*** MATERIAL SHOWN Section Begins ***

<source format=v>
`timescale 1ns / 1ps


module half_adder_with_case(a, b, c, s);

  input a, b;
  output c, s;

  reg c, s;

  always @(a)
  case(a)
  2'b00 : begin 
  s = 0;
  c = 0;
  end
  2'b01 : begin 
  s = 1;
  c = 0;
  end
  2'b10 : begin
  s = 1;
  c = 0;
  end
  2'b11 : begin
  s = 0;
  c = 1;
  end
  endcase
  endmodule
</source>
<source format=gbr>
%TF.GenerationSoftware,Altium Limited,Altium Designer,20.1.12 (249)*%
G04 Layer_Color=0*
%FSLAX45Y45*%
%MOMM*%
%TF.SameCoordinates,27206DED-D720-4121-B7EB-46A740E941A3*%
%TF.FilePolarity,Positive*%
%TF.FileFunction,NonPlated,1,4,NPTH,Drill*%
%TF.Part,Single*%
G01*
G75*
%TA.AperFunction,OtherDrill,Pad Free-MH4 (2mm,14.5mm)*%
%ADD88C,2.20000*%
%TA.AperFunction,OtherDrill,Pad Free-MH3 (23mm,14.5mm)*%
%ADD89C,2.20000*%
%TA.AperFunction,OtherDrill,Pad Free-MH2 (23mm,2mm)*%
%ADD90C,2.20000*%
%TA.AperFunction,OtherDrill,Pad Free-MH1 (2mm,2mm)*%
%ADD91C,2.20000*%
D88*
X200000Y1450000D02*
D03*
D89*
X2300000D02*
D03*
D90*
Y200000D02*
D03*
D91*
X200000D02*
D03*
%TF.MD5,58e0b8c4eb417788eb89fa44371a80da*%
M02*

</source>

*** MATERIAL SHOWN Section Ends ***
*** MATERIAL SHOWN Section Begins ***

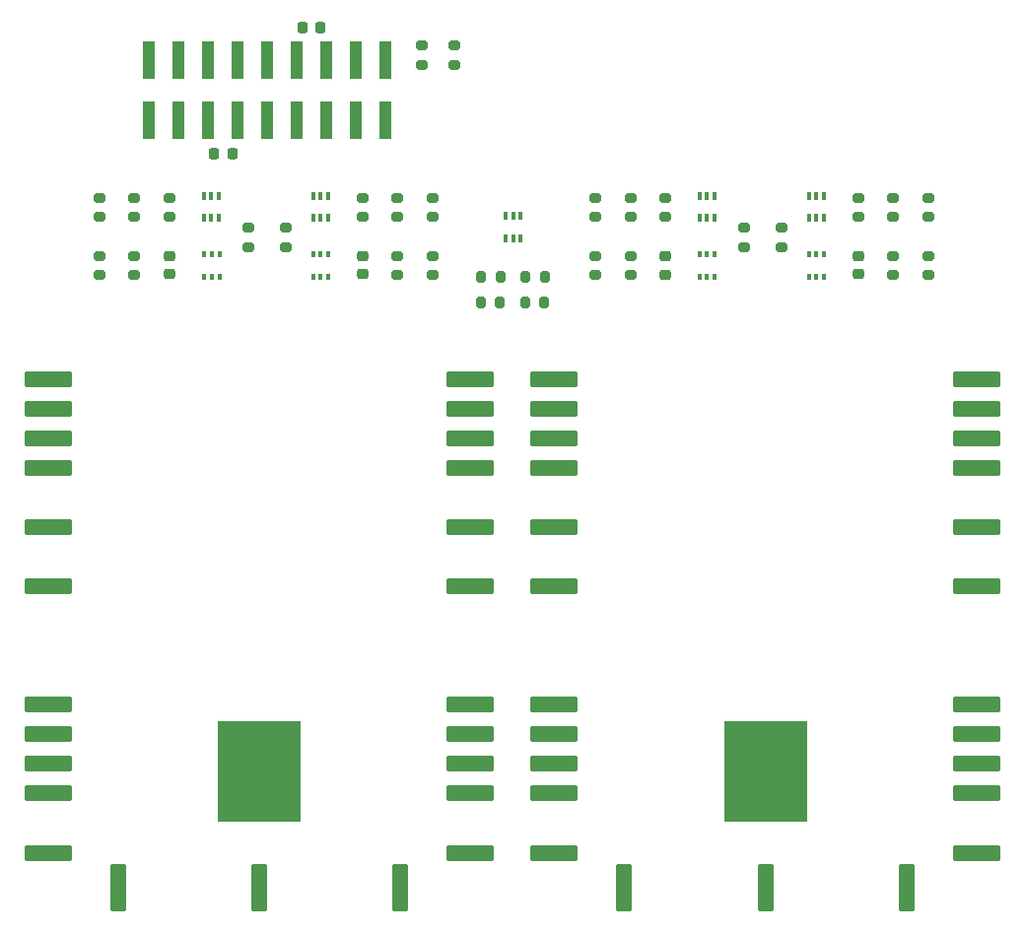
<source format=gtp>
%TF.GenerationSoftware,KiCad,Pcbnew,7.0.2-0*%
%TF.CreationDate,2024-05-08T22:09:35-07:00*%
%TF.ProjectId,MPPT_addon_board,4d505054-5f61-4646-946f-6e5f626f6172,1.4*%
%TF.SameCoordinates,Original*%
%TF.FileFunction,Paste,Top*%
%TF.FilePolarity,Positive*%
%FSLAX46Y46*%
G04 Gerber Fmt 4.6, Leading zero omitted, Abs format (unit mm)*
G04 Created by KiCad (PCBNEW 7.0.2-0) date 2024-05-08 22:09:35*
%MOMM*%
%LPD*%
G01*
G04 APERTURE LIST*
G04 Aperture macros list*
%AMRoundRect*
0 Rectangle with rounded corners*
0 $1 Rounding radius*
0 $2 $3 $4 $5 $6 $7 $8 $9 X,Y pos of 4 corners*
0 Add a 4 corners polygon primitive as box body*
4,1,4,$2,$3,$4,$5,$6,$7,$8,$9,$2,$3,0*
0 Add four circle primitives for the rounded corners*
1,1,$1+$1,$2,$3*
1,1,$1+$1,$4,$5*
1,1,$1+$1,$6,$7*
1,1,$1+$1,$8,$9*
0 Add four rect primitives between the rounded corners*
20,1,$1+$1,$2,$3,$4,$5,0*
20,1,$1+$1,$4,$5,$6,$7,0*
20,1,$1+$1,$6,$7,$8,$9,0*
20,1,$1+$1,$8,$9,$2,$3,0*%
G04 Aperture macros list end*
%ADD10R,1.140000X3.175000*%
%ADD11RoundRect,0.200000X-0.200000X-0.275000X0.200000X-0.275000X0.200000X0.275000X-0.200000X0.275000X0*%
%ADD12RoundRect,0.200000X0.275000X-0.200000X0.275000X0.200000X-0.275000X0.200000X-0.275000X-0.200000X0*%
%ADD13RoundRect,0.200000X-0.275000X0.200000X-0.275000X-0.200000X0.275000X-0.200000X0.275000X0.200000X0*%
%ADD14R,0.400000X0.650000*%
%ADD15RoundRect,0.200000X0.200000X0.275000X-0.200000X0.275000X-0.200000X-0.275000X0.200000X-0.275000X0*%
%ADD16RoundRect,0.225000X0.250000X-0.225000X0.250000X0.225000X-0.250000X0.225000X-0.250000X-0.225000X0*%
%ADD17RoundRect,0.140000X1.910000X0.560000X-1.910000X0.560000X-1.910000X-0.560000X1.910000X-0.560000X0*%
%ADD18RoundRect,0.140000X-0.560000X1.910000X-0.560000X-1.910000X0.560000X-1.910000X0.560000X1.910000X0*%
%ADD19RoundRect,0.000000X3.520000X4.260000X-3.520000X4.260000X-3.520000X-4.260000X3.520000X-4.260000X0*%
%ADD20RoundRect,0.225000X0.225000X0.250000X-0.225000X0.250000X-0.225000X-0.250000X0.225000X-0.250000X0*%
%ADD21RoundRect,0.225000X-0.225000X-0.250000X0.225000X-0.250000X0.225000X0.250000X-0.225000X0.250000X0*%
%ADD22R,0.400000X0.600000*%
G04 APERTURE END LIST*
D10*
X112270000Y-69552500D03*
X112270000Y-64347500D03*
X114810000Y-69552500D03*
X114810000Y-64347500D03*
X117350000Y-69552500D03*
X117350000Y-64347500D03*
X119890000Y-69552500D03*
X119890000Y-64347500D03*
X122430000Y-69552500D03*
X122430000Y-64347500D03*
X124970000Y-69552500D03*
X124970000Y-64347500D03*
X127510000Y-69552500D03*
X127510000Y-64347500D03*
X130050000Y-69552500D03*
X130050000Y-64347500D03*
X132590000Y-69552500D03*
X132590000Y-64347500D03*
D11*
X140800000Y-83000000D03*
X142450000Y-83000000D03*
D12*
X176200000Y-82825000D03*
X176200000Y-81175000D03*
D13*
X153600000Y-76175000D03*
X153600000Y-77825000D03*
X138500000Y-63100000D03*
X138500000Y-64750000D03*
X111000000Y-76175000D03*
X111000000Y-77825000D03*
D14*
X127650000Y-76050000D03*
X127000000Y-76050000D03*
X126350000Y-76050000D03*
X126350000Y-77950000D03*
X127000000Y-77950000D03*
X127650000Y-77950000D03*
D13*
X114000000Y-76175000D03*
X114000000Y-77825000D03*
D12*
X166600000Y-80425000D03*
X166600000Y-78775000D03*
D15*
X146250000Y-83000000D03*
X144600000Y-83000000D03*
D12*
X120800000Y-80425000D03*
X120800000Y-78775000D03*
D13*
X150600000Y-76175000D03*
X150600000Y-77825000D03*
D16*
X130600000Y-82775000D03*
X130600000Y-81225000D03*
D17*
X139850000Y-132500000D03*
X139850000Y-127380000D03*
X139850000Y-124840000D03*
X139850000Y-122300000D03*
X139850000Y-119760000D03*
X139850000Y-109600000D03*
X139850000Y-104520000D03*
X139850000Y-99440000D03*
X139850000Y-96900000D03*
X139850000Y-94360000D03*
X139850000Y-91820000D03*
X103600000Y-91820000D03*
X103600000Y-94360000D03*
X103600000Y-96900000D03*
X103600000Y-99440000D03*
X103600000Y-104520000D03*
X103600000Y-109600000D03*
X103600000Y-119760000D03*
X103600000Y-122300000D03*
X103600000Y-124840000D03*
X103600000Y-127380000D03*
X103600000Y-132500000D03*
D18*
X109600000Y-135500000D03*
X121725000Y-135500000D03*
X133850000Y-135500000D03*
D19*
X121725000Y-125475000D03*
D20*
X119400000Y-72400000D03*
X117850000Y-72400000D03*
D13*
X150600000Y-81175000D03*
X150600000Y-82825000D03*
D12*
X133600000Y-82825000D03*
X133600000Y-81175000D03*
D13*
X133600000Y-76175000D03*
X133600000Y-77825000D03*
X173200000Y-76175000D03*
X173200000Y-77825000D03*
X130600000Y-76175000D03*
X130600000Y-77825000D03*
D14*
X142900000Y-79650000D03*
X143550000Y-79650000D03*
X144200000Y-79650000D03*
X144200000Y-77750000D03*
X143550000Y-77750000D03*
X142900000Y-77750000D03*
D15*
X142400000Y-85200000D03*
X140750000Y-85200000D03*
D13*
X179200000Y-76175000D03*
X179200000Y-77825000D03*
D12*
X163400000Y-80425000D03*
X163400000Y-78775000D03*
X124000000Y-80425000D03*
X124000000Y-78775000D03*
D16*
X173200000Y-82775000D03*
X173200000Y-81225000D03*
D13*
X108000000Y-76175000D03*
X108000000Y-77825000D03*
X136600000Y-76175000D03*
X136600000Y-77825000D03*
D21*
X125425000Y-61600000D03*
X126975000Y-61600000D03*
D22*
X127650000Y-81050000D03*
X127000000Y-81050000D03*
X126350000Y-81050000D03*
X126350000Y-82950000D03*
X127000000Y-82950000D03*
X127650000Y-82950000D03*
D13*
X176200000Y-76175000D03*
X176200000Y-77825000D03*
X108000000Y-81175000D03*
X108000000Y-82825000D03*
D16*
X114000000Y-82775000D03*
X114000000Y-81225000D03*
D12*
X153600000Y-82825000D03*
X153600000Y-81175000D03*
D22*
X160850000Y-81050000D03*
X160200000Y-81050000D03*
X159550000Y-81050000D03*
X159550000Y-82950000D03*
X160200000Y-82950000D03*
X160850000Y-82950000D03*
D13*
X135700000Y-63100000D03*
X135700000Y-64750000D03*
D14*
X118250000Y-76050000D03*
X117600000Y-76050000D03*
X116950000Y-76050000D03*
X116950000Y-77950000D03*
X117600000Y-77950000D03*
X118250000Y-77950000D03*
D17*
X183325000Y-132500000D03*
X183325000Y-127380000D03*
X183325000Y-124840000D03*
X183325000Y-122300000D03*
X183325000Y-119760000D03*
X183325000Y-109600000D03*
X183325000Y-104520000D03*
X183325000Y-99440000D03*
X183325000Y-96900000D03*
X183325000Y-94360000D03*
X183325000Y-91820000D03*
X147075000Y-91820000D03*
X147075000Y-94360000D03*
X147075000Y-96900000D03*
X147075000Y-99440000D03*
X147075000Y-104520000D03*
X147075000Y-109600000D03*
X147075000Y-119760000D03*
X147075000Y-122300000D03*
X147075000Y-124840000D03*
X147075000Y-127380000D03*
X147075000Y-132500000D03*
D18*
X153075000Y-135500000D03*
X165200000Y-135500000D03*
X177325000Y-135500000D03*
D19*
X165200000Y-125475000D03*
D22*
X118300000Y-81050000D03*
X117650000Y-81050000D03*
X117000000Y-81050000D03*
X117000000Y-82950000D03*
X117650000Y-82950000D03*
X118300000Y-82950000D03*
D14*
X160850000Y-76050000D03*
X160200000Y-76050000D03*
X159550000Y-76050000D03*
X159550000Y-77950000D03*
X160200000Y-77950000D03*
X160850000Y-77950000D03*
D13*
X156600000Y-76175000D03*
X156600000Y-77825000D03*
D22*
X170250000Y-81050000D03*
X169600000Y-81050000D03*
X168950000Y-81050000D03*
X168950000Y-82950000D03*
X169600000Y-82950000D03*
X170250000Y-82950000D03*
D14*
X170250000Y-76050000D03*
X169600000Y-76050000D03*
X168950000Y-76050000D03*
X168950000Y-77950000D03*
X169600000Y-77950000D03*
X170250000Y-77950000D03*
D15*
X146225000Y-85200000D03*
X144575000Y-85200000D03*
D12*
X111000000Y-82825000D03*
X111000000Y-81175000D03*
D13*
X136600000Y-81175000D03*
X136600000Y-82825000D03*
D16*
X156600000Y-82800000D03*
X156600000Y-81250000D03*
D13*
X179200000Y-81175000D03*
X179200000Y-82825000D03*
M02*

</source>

*** MATERIAL SHOWN Section Ends ***

> **EXERCISE PROMPT**:
Of all the entries above, how many lines contain "Free"? Give the number alone.

> **THE COMPLETED TASK**:
4